[PATCH] drm/amdgpu: fix a kcq hang issue for SRIOV
Christian König
ckoenig.leichtzumerken at gmail.com
Tue Mar 27 15:43:14 UTC 2018
Am 27.03.2018 um 17:37 schrieb Alex Deucher:
> On Tue, Mar 27, 2018 at 11:15 AM, Alex Deucher <alexdeucher at gmail.com> wrote:
>> On Tue, Mar 27, 2018 at 1:58 AM, Emily Deng <Emily.Deng at amd.com> wrote:
>>> issue:
>>> the vmflush in KCQ could be preempted (not like GFX ring
>>> which doesn't allow preemption in ring buffer) and this lead
>>> to vm flush fail when there is a world switch during
>>> the vm flush procedure (between write invalidate request
>>> and query invalidate ack)
>>>
>>> fix:
>>> separate vm flush for gfx and compute ring, and use
>>> the new format command in compute's vm flush which
>>> use only one package so no preemption could allowed
>>>
>>> Signed-off-by: Monk Liu <Monk.Liu at amd.com>
>>> Signed-off-by: Emily Deng <Emily.Deng at amd.com>
>>> ---
>>> drivers/gpu/drm/amd/amdgpu/amdgpu.h | 1 +
>>> drivers/gpu/drm/amd/amdgpu/amdgpu_ring.h | 2 ++
>>> drivers/gpu/drm/amd/amdgpu/gfx_v9_0.c | 10 +++++++++-
>>> drivers/gpu/drm/amd/amdgpu/gmc_v9_0.c | 18 +++++++++++++-----
>>> 4 files changed, 25 insertions(+), 6 deletions(-)
>>>
>>> diff --git a/drivers/gpu/drm/amd/amdgpu/amdgpu.h b/drivers/gpu/drm/amd/amdgpu/amdgpu.h
>>> index a7e2229..986659f 100644
>>> --- a/drivers/gpu/drm/amd/amdgpu/amdgpu.h
>>> +++ b/drivers/gpu/drm/amd/amdgpu/amdgpu.h
>>> @@ -1790,6 +1790,7 @@ amdgpu_get_sdma_instance(struct amdgpu_ring *ring)

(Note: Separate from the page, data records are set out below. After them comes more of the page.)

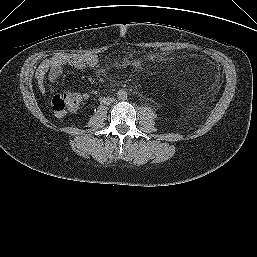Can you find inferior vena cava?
<instances>
[{
    "label": "inferior vena cava",
    "instance_id": "602c4592",
    "mask_svg": "<svg viewBox=\"0 0 257 257\" xmlns=\"http://www.w3.org/2000/svg\"><path fill=\"white\" fill-rule=\"evenodd\" d=\"M113 101H114V98H104L103 99V103H105V104H110Z\"/></svg>",
    "mask_w": 257,
    "mask_h": 257
}]
</instances>
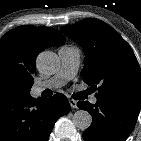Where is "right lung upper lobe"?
Segmentation results:
<instances>
[{
    "label": "right lung upper lobe",
    "mask_w": 141,
    "mask_h": 141,
    "mask_svg": "<svg viewBox=\"0 0 141 141\" xmlns=\"http://www.w3.org/2000/svg\"><path fill=\"white\" fill-rule=\"evenodd\" d=\"M65 40L63 34L53 28L20 26L10 30L0 39V77L24 74L33 78L37 55Z\"/></svg>",
    "instance_id": "obj_1"
}]
</instances>
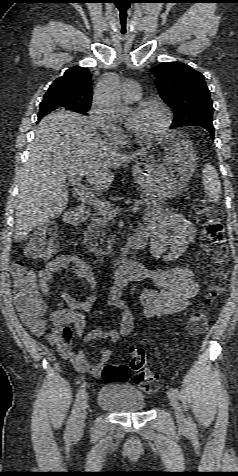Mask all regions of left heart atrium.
<instances>
[{
	"instance_id": "left-heart-atrium-1",
	"label": "left heart atrium",
	"mask_w": 238,
	"mask_h": 476,
	"mask_svg": "<svg viewBox=\"0 0 238 476\" xmlns=\"http://www.w3.org/2000/svg\"><path fill=\"white\" fill-rule=\"evenodd\" d=\"M128 126H129V128L131 129V125H128Z\"/></svg>"
}]
</instances>
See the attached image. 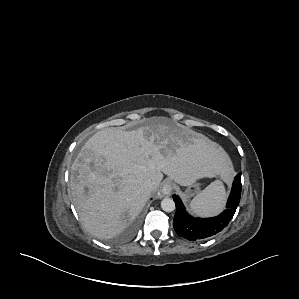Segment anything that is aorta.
<instances>
[{"label": "aorta", "instance_id": "762f6f07", "mask_svg": "<svg viewBox=\"0 0 299 299\" xmlns=\"http://www.w3.org/2000/svg\"><path fill=\"white\" fill-rule=\"evenodd\" d=\"M161 208L165 211V212H172L175 210V202L173 199L171 198H164L161 201Z\"/></svg>", "mask_w": 299, "mask_h": 299}]
</instances>
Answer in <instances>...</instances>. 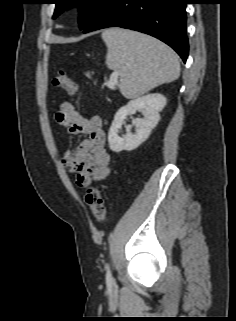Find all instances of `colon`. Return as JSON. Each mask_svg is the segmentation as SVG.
<instances>
[{
    "label": "colon",
    "mask_w": 236,
    "mask_h": 321,
    "mask_svg": "<svg viewBox=\"0 0 236 321\" xmlns=\"http://www.w3.org/2000/svg\"><path fill=\"white\" fill-rule=\"evenodd\" d=\"M53 85L62 88L71 96L77 92L76 84L64 70H59L58 74L53 78ZM85 202L90 208L95 222L100 225L103 224L106 210L101 190L96 186L88 187L85 193Z\"/></svg>",
    "instance_id": "obj_1"
}]
</instances>
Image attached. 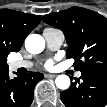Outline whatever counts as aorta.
Segmentation results:
<instances>
[{"instance_id": "obj_1", "label": "aorta", "mask_w": 107, "mask_h": 107, "mask_svg": "<svg viewBox=\"0 0 107 107\" xmlns=\"http://www.w3.org/2000/svg\"><path fill=\"white\" fill-rule=\"evenodd\" d=\"M25 48L31 54H39L45 48V40L39 34H30L25 39ZM55 84L59 89L66 90L70 87V78L64 74L58 75Z\"/></svg>"}]
</instances>
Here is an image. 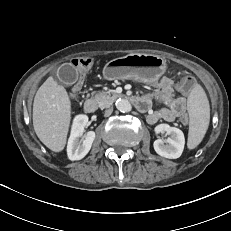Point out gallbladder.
<instances>
[{
  "instance_id": "gallbladder-1",
  "label": "gallbladder",
  "mask_w": 231,
  "mask_h": 231,
  "mask_svg": "<svg viewBox=\"0 0 231 231\" xmlns=\"http://www.w3.org/2000/svg\"><path fill=\"white\" fill-rule=\"evenodd\" d=\"M78 72L71 64L61 65L56 72L57 79L64 85L70 86L75 83Z\"/></svg>"
}]
</instances>
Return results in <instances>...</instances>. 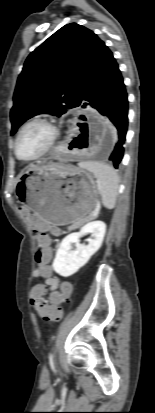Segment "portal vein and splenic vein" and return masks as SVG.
Here are the masks:
<instances>
[{
  "instance_id": "portal-vein-and-splenic-vein-1",
  "label": "portal vein and splenic vein",
  "mask_w": 155,
  "mask_h": 413,
  "mask_svg": "<svg viewBox=\"0 0 155 413\" xmlns=\"http://www.w3.org/2000/svg\"><path fill=\"white\" fill-rule=\"evenodd\" d=\"M97 214H98V211H95V212H94V215H97Z\"/></svg>"
}]
</instances>
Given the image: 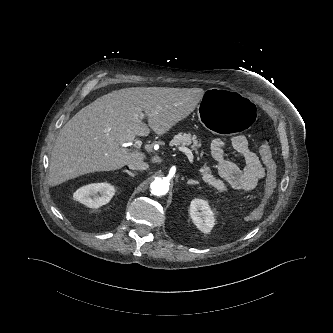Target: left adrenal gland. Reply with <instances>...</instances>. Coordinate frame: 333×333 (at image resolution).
Returning a JSON list of instances; mask_svg holds the SVG:
<instances>
[{"mask_svg":"<svg viewBox=\"0 0 333 333\" xmlns=\"http://www.w3.org/2000/svg\"><path fill=\"white\" fill-rule=\"evenodd\" d=\"M187 184L188 185H196V184H199V182L197 180L190 179V180L187 181Z\"/></svg>","mask_w":333,"mask_h":333,"instance_id":"left-adrenal-gland-1","label":"left adrenal gland"}]
</instances>
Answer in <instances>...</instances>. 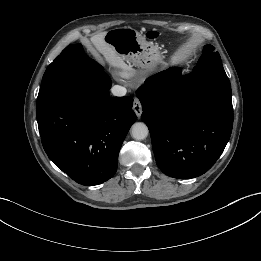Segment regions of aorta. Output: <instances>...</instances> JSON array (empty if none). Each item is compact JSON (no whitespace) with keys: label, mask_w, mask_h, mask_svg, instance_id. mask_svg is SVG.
I'll use <instances>...</instances> for the list:
<instances>
[{"label":"aorta","mask_w":261,"mask_h":261,"mask_svg":"<svg viewBox=\"0 0 261 261\" xmlns=\"http://www.w3.org/2000/svg\"><path fill=\"white\" fill-rule=\"evenodd\" d=\"M149 130L146 124L137 122L131 128V136L136 140H143L148 136Z\"/></svg>","instance_id":"aorta-1"}]
</instances>
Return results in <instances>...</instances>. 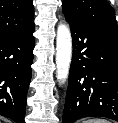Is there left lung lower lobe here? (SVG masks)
I'll list each match as a JSON object with an SVG mask.
<instances>
[{"mask_svg":"<svg viewBox=\"0 0 118 123\" xmlns=\"http://www.w3.org/2000/svg\"><path fill=\"white\" fill-rule=\"evenodd\" d=\"M73 55L62 123L118 121V35L70 23Z\"/></svg>","mask_w":118,"mask_h":123,"instance_id":"1","label":"left lung lower lobe"}]
</instances>
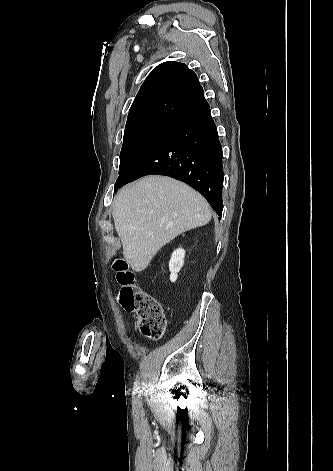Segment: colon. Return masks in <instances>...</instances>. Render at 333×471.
Masks as SVG:
<instances>
[{"mask_svg":"<svg viewBox=\"0 0 333 471\" xmlns=\"http://www.w3.org/2000/svg\"><path fill=\"white\" fill-rule=\"evenodd\" d=\"M120 285L119 299L122 306L137 314L141 332L152 339H160L166 329V319L160 302L136 285L135 275L124 260L113 264Z\"/></svg>","mask_w":333,"mask_h":471,"instance_id":"5ec220e1","label":"colon"}]
</instances>
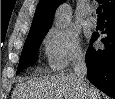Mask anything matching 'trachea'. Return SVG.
<instances>
[{
  "instance_id": "obj_1",
  "label": "trachea",
  "mask_w": 115,
  "mask_h": 99,
  "mask_svg": "<svg viewBox=\"0 0 115 99\" xmlns=\"http://www.w3.org/2000/svg\"><path fill=\"white\" fill-rule=\"evenodd\" d=\"M101 12H102V6H99L96 10V13H98V16H101Z\"/></svg>"
}]
</instances>
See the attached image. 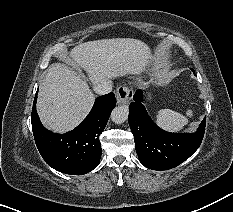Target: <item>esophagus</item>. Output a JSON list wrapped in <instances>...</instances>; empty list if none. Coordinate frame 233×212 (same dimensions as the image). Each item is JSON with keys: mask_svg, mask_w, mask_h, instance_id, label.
Wrapping results in <instances>:
<instances>
[{"mask_svg": "<svg viewBox=\"0 0 233 212\" xmlns=\"http://www.w3.org/2000/svg\"><path fill=\"white\" fill-rule=\"evenodd\" d=\"M133 97V91L127 86H120L116 91L117 103L127 105Z\"/></svg>", "mask_w": 233, "mask_h": 212, "instance_id": "34e87169", "label": "esophagus"}]
</instances>
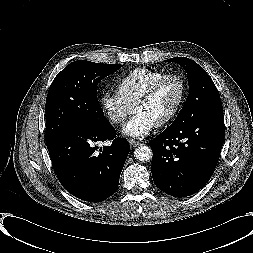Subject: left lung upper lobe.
<instances>
[{"instance_id": "obj_1", "label": "left lung upper lobe", "mask_w": 253, "mask_h": 253, "mask_svg": "<svg viewBox=\"0 0 253 253\" xmlns=\"http://www.w3.org/2000/svg\"><path fill=\"white\" fill-rule=\"evenodd\" d=\"M169 60L177 62L185 68L189 79L187 100L170 126L223 109L216 86L199 64L186 57H174Z\"/></svg>"}]
</instances>
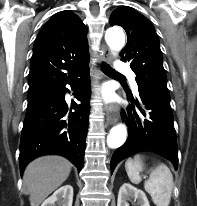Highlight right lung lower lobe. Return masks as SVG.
<instances>
[{
    "mask_svg": "<svg viewBox=\"0 0 197 206\" xmlns=\"http://www.w3.org/2000/svg\"><path fill=\"white\" fill-rule=\"evenodd\" d=\"M89 75L88 66L76 77L68 81L72 89L78 88L76 98L81 104H73L75 112L68 114L65 101V85L53 95L27 107L20 142V171L34 158L57 154L68 158L80 171L84 161L85 139L89 119V90L86 89L85 76Z\"/></svg>",
    "mask_w": 197,
    "mask_h": 206,
    "instance_id": "obj_1",
    "label": "right lung lower lobe"
}]
</instances>
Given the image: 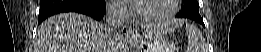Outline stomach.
Masks as SVG:
<instances>
[{
	"instance_id": "0dacf381",
	"label": "stomach",
	"mask_w": 261,
	"mask_h": 52,
	"mask_svg": "<svg viewBox=\"0 0 261 52\" xmlns=\"http://www.w3.org/2000/svg\"><path fill=\"white\" fill-rule=\"evenodd\" d=\"M137 52H171L165 38L151 28H146L142 34H136L130 39Z\"/></svg>"
}]
</instances>
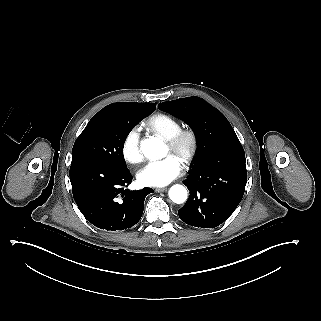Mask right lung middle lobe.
Segmentation results:
<instances>
[{
  "mask_svg": "<svg viewBox=\"0 0 321 321\" xmlns=\"http://www.w3.org/2000/svg\"><path fill=\"white\" fill-rule=\"evenodd\" d=\"M149 114L134 118L116 116L103 108L88 122L74 143L72 162L92 161L125 169L124 142L130 131Z\"/></svg>",
  "mask_w": 321,
  "mask_h": 321,
  "instance_id": "dd1d6c3e",
  "label": "right lung middle lobe"
}]
</instances>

>>> #define amdgpu_ring_emit_rreg(r, d) (r)->funcs->emit_rreg((r), (d))
>>> #define amdgpu_ring_emit_wreg(r, d, v) (r)->funcs->emit_wreg((r), (d), (v))
>>> #define amdgpu_ring_emit_reg_wait(r, d, v, m) (r)->funcs->emit_reg_wait((r), (d), (v), (m))
>>> +#define amdgpu_ring_emit_reg_wait1(r, d0, d1, v, m) (r)->funcs->emit_reg_wait1((r), (d0), (d1), (v), (m))
>>> #define amdgpu_ring_emit_tmz(r, b) (r)->funcs->emit_tmz((r), (b))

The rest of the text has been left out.